Think of that for just a moment and think of what improving and developing this skill could do for your career. Being able to mentally condition what you do in training and on a match day to reach better and higher levels that far exceed what you are capable of right now.

There has been a lot of research into these areas including Pascual-leone et al 1995, Jackson et al 2003, Debarnot et al 2011. Their research found that by this kind of mental conditioning there are changes in the parts of the brain associated with the movements performed. Just the same what would happen if this was physically trained and conditioned receptively to a high level. Jeannerod, M. (1994).

Interesting to note is that there is also a very strong activation of the prefrontal cortex. Because of how advanced the prefrontal cortex is, and its involvement in higher, complex thinking and planning it could be inferred that it is the involvement of this part of the brain that makes mental conditioning such a powerful and advanced way of improving.
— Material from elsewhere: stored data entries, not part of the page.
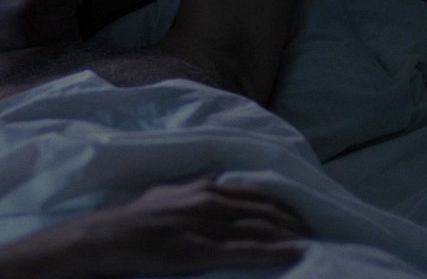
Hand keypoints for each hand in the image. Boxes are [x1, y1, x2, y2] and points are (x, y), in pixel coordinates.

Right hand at [71, 174, 311, 277]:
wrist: (111, 237)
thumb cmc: (137, 217)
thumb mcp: (167, 191)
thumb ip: (195, 182)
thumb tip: (218, 174)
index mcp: (203, 188)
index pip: (253, 193)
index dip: (280, 203)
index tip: (300, 214)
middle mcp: (210, 201)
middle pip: (263, 209)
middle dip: (293, 220)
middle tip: (315, 230)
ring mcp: (207, 225)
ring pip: (259, 228)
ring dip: (290, 235)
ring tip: (311, 242)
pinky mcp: (201, 250)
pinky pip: (246, 250)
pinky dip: (274, 251)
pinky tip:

The catalyst that sets the footballer up for accelerated improvement when they combine mental conditioning with physically performing.

Whenever I talk about this with people and even now as I write this article it baffles me that in 2018 this type of mental conditioning is not being used as routinely as any other physical training. In an industry where a squad of players can literally be worth billions, but could be worth billions more if these techniques were adapted. My question is how long will it take for teams to implement the highly effective techniques of mental conditioning?

On one hand it’s bad news that this mental conditioning is not being utilised like it should be. However on the other hand it’s absolutely brilliant news for the footballer who wants to accelerate his game and his performances beyond his opponent and the players around him. I have no doubt that mental conditioning will play a core part to all clubs and players in the future so that everyones ability is accelerating forward and their performances are consistently at a higher and higher level.

However, whilst this remains the exception rather than the norm, it’s an opportunity for those players who have aspirations to be the very best that they can be to set the bar higher and reach levels that were until now going to be out of reach.

If you really need to convince yourself any more that conditioning your brain is at least as important as conditioning your body let me ask you a question. What is your brain responsible for in your career? In fact, let me turn that around. Can you think of anything that you do on or off the pitch where the most important part of your body for carrying that function out is not your brain?

Isn’t it time that you took your brain seriously in your career?


Debernot, U., Clerget., and Olivier, E. (2011). Role of the primary motor cortex in the early boost in performance following mental imagery training. PLoS ONE.

Feltz, D.L. & Lirgg, C. D. (2001). Self-efficacy Beliefs of Athletes, Teams and Coaches. Handbook of Sport Psychology. 2nd.

Jackson P. L., Lafleur M. F., Malouin F., Richards C. L., Doyon J. (2003). Functional cerebral reorganization following motor sequence learning through mental practice with motor imagery.Neuroimage 20 1171–1180

Jeannerod, M. (1994). The representing brain - neural correlates of motor intention and imagery. Behav. Brain Sci. 17, 187–202.

Pascual-Leone, A., Nguyet, D., Cohen, L. G., Brasil-Neto, J. P Cammarota. A., and Hallet, M. (1995). Modulation of muscle responses evoked by transcranial magnetic stimulation during the acquisition of new fine motor skills. J. Neurophysio. 74, 1037-1045

Wilson, T. (2004). Strangers to Ourselves - Discovering the Adaptive Unconscious. Belknap Press World.